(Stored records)
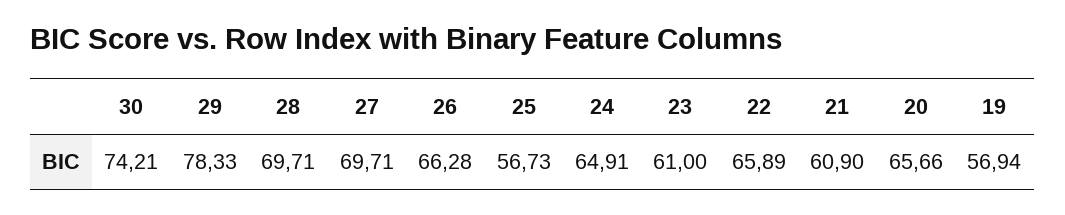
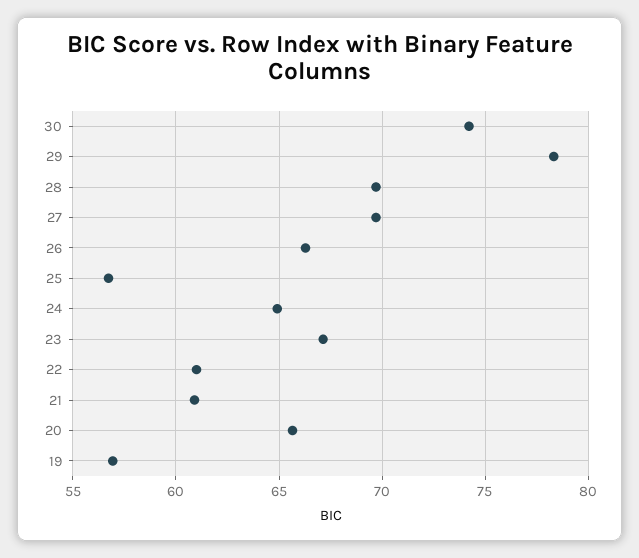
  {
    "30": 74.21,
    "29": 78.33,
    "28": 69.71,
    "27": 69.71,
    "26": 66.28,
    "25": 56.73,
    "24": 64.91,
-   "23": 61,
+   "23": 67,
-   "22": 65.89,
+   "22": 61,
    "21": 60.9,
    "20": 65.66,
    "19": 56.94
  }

- _Goal of the exercise_
Copy each entry exactly as written. Pictures do not belong in the copy.

- _Output_
  {
    "30": 74.21,
    "29": 78.33,
    "28": 69.71,
    "27": 69.71,
    "26": 66.28,
    "25": 56.73,
    "24": 64.91,
-   "23": 61,
+   "23": 67,
-   "22": 65.89,
+   "22": 61,
    "21": 60.9,
    "20": 65.66,
    "19": 56.94
  }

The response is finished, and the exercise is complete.